Die Namen der Opfer der mutmaßlichen Terrorgruppe NSU sind in Kassel in einen bronzenen Gedenkstein gegossen. Foto: dpa

Zehn Morde und zwei Sprengstoffanschläge werden der mutmaßlichen Rechtsterroristin Beate Zschäpe zur Last gelegt. Die Anwälte der Opfer kritisieren jetzt: Die Aufklärung der Straftaten wird durch die Bundesanwaltschaft behindert.

Zehn Morde und zwei Sprengstoffanschläge werden der mutmaßlichen Rechtsterroristin Beate Zschäpe zur Last gelegt. Die Anwälte der Opfer kritisieren jetzt: Die Aufklärung der Straftaten wird durch die Bundesanwaltschaft behindert.

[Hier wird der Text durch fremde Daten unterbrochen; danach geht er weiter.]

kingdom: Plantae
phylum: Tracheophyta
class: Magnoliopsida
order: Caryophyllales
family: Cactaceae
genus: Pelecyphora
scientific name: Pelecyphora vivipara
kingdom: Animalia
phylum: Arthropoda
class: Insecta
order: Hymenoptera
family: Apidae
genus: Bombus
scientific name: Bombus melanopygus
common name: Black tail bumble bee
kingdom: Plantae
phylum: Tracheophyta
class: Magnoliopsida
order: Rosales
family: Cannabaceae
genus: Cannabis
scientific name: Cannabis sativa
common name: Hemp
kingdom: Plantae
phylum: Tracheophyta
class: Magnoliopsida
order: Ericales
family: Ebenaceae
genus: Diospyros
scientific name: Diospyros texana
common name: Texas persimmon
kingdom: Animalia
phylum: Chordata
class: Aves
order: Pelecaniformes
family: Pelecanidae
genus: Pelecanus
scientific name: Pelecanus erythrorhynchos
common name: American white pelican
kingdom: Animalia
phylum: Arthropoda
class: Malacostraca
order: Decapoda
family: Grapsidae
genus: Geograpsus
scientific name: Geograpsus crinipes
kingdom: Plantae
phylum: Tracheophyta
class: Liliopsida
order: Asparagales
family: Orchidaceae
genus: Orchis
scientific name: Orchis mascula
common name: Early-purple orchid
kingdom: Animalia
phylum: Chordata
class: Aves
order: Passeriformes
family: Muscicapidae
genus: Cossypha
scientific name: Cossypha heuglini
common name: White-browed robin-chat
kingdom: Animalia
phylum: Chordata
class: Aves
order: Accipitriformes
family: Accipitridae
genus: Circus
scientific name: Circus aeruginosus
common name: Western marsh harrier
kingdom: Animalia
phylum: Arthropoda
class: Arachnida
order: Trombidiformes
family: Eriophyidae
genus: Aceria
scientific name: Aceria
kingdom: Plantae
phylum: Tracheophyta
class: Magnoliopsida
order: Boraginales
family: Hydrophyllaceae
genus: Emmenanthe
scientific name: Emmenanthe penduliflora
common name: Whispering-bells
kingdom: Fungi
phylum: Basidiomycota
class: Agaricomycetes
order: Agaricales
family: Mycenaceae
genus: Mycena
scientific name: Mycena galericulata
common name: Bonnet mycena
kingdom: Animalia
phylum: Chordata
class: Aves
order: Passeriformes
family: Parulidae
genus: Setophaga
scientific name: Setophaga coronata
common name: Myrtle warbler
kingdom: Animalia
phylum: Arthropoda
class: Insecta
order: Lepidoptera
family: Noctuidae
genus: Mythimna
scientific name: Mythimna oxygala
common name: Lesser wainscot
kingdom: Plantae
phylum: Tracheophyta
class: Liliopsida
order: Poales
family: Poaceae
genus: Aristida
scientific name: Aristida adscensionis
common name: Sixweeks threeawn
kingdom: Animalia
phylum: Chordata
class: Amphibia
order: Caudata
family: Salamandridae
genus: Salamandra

Stuttgart - An manchen Tagen geht es im Gerichtssaal zu wie in einem Tollhaus. Wenn eine Friseurin aus Hannover nie darüber nachgedacht haben will, warum ihr einer der Angeklagten 300 Euro für ihre Krankenkassenkarte zahlte. Genau jene AOK-Karte, mit der die mutmaßliche Rechtsterroristin Beate Zschäpe dann später einen Arzt aufsuchte. Oder wenn ein Thüringer Neonazi behauptet, wenn er mal mit Zschäpe über Politik diskutierte,dann hätten sich die beiden über das Atommülllager Gorleben unterhalten.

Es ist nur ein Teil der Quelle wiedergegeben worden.